[Document extract]

WHEREAS, as a portion of the consideration for the transfer of the Class B Interests, the Parties desire to amend and restate the Warrant, as set forth in Exhibit D hereto (the “Amended and Restated Warrant”) on the terms and subject to the conditions set forth herein.

WHEREAS, each Gevo, CDP, Mike Slaney and David Black have delivered to Paul, Hastings, Janofsky & Walker LLP (“Paul Hastings”) their respective signature pages to the Employment Agreements and the Amended and Restated Warrant to be held by Paul Hastings in escrow with irrevocable instructions for Paul Hastings to release such signature pages from escrow to the respective counterparty on the Closing Date.

NOW, THEREFORE, in consideration of the foregoing, and for other good and valuable consideration, the receipt and sufficiency of which are hereby acknowledged by each Party hereto, the Parties hereby agree as follows:

AGREEMENT

Section 1. DEFINITIONS. In addition to the terms defined elsewhere in this Agreement, the following terms have the following respective meanings:

1.1 Capital” means all forms of corporate capital, including equity, debt, contributed assets, assumption of liabilities, capitalized leases, and guaranties.

[/Document extract]
[Record extracts]

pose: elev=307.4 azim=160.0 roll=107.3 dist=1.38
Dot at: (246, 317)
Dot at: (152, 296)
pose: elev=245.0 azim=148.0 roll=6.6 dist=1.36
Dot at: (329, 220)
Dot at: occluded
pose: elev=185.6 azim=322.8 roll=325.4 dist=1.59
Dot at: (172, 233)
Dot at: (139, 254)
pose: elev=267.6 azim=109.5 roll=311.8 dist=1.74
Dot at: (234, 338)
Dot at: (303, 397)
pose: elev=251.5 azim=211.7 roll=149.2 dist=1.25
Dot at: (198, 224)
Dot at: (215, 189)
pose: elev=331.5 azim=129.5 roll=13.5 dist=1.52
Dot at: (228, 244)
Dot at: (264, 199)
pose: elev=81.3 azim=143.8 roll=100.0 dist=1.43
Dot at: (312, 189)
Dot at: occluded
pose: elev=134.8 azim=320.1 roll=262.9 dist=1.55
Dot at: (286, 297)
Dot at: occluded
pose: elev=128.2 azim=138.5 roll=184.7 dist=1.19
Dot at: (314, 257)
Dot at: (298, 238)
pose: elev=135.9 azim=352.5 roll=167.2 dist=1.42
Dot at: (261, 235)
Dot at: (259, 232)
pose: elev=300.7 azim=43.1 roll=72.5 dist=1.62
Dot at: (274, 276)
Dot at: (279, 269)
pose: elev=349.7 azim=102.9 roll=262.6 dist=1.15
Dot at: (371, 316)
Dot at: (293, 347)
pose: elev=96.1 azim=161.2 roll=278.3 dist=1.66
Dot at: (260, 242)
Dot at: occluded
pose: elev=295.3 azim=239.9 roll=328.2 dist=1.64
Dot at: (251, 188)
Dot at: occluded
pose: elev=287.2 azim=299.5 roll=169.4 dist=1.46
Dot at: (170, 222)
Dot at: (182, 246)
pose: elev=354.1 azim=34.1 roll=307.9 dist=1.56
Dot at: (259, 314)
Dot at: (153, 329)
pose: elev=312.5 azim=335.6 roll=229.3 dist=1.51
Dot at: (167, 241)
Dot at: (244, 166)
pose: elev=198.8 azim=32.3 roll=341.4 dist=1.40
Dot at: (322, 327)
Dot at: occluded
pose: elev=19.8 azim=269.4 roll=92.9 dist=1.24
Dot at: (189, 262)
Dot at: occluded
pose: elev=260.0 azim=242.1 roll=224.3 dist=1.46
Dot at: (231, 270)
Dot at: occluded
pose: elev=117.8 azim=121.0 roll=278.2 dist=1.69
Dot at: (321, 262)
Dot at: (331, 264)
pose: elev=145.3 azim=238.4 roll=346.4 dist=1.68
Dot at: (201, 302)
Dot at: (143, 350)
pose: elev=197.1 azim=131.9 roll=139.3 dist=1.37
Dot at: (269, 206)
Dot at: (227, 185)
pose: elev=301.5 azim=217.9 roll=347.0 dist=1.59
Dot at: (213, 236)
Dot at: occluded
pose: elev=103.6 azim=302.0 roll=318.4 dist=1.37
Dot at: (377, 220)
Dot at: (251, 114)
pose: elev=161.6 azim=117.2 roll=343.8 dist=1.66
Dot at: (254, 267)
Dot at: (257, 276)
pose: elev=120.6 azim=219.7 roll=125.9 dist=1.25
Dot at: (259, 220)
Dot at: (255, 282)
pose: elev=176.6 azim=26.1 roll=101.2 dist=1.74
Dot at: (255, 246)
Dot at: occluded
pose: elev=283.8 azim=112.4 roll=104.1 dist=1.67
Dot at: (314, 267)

[/Record extracts]

# Tasks and exercises:
- a) Answer these questions from the agreement excerpt, one answer per line:
(i) What name is given to the Warrant once it is amended and restated?
(ii) Which law firm holds the signature pages in escrow?
(iii) On what date is that firm to release the signature pages?
- b) Translate this sentence from the agreement excerpt into Spanish: "In addition to the terms defined elsewhere in this Agreement, the following terms have the following respective meanings:"
- c) Retype the agreement excerpt from "WHEREAS, as a" to "the Closing Date.".
The lines are not needed for any of this work.

# Solutions:
- a)
(i) The “Amended and Restated Warrant”
(ii) Paul, Hastings, Janofsky & Walker LLP (“Paul Hastings”)
(iii) The Closing Date

- b) Además de los términos definidos en otras partes de este Acuerdo, los siguientes términos tienen los respectivos significados siguientes:

- c)
WHEREAS, as a portion of the consideration for the transfer of the Class B Interests, the Parties desire to amend and restate the Warrant, as set forth in Exhibit D hereto (the “Amended and Restated Warrant”) on the terms and subject to the conditions set forth herein.

WHEREAS, each Gevo, CDP, Mike Slaney and David Black have delivered to Paul, Hastings, Janofsky & Walker LLP (“Paul Hastings”) their respective signature pages to the Employment Agreements and the Amended and Restated Warrant to be held by Paul Hastings in escrow with irrevocable instructions for Paul Hastings to release such signature pages from escrow to the respective counterparty on the Closing Date.